### What to work on
The records below are made of lines; count those holding the word "Menomonie" and give the number only.

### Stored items

#####

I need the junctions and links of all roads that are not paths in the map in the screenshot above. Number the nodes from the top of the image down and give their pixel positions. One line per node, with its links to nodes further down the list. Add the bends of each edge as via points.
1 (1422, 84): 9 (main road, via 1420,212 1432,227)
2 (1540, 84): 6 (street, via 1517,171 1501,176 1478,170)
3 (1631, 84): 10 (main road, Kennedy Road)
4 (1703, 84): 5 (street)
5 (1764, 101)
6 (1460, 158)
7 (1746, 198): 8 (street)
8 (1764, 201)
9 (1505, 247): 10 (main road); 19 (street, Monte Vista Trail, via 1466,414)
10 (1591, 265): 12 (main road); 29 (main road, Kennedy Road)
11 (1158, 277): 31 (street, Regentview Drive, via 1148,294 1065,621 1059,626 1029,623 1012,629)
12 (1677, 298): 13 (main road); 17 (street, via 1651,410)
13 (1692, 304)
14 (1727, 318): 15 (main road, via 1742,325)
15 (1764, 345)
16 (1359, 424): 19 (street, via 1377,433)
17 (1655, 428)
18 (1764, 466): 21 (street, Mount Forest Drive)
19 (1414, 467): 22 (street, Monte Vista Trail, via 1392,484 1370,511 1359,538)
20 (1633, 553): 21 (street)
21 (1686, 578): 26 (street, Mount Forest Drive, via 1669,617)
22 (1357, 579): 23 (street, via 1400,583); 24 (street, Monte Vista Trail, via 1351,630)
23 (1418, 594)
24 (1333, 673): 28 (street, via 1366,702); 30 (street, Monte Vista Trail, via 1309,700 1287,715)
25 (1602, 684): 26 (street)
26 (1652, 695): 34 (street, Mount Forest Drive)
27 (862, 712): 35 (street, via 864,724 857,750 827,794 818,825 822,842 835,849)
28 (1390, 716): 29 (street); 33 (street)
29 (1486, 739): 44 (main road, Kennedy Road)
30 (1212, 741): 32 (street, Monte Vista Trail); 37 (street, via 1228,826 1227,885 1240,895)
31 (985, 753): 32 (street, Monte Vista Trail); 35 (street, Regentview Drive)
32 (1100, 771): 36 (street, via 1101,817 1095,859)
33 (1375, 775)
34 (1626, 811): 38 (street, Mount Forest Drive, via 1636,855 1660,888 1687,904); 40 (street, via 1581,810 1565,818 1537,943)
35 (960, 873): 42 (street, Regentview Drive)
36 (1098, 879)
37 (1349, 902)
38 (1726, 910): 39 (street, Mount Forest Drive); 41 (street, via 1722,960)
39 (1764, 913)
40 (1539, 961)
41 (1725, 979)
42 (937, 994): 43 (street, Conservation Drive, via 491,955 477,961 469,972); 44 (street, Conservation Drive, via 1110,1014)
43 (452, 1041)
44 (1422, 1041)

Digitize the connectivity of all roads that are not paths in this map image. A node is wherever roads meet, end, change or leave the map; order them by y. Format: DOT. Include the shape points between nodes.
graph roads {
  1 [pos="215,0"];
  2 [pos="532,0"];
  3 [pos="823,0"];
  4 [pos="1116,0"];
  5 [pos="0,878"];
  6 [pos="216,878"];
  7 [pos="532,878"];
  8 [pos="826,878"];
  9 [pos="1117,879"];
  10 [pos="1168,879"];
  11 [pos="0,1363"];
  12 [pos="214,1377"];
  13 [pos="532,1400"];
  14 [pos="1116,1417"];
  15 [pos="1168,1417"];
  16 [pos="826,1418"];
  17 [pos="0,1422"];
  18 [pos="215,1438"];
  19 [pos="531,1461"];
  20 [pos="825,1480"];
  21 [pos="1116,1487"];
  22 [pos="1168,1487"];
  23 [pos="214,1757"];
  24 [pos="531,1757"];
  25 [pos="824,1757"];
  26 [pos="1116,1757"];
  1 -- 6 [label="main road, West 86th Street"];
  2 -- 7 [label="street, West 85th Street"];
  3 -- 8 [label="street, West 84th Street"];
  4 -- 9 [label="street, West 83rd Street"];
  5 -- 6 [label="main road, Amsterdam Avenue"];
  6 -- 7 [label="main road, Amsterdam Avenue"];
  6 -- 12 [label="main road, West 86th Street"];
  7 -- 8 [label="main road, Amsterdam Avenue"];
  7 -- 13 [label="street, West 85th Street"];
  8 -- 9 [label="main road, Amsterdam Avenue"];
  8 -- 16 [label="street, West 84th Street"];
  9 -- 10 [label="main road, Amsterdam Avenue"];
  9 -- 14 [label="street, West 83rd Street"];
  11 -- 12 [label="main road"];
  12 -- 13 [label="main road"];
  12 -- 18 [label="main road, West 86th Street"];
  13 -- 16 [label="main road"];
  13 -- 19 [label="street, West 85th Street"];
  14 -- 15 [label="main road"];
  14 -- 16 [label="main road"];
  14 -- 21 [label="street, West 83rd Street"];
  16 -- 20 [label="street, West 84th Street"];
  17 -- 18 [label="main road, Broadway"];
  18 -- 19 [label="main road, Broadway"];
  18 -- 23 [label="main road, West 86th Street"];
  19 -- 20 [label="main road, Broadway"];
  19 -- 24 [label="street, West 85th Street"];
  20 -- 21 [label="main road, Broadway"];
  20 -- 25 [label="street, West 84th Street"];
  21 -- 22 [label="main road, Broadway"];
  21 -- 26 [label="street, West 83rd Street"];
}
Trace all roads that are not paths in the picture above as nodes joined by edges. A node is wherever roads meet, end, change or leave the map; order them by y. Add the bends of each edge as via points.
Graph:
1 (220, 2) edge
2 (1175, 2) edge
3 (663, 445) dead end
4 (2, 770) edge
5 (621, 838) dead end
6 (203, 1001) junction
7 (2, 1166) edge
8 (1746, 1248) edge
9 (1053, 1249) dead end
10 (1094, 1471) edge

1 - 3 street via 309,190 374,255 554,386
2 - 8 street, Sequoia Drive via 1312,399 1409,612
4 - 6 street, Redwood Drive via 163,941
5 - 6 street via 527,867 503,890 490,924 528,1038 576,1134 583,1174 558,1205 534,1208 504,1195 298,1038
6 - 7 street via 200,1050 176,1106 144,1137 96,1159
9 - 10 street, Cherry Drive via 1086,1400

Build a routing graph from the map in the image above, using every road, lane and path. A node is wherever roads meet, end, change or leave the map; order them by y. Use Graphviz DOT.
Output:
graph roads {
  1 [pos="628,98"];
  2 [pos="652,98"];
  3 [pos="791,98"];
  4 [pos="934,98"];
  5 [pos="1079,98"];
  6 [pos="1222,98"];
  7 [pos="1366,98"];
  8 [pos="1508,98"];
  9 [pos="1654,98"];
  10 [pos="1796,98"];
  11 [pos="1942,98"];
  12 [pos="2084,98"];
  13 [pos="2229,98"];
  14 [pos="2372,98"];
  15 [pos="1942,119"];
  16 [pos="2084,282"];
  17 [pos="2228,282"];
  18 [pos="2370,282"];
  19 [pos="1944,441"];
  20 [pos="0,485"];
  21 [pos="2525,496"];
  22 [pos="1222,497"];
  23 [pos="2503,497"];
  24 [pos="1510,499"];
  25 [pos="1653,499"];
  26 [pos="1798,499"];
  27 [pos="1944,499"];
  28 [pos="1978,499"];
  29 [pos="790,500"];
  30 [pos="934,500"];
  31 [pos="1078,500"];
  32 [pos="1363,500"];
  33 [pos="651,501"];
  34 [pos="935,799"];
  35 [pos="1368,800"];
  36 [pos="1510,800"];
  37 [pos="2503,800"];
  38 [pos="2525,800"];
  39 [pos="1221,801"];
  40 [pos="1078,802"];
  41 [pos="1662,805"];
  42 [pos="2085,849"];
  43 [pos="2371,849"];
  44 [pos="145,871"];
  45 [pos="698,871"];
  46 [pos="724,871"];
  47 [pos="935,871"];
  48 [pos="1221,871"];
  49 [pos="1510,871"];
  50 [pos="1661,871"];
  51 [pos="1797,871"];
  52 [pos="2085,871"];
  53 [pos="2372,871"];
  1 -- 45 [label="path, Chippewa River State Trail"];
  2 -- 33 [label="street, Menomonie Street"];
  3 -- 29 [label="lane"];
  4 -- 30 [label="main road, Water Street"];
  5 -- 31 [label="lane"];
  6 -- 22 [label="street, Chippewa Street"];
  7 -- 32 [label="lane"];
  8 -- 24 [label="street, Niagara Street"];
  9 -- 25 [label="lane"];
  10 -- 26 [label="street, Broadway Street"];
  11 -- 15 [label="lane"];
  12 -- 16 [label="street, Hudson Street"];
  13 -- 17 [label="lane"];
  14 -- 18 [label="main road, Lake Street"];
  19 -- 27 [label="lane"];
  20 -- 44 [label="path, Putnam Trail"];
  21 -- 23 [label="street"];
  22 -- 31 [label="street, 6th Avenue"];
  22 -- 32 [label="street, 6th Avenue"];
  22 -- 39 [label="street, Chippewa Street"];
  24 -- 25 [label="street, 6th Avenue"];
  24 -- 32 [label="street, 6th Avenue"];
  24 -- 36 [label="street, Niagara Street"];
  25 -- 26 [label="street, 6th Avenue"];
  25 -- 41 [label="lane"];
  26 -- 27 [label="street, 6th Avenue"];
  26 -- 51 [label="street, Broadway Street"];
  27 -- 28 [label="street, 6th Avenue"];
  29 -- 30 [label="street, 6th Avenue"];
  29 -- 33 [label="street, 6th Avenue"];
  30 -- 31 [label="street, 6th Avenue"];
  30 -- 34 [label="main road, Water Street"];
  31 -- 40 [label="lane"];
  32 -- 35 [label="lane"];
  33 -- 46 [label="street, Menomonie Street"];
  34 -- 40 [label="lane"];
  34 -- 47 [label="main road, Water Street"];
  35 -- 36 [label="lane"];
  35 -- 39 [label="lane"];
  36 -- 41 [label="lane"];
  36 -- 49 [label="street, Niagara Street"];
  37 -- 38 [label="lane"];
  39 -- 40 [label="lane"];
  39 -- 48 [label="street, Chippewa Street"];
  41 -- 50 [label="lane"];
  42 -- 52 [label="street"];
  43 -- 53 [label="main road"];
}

#####

### Response to this task
2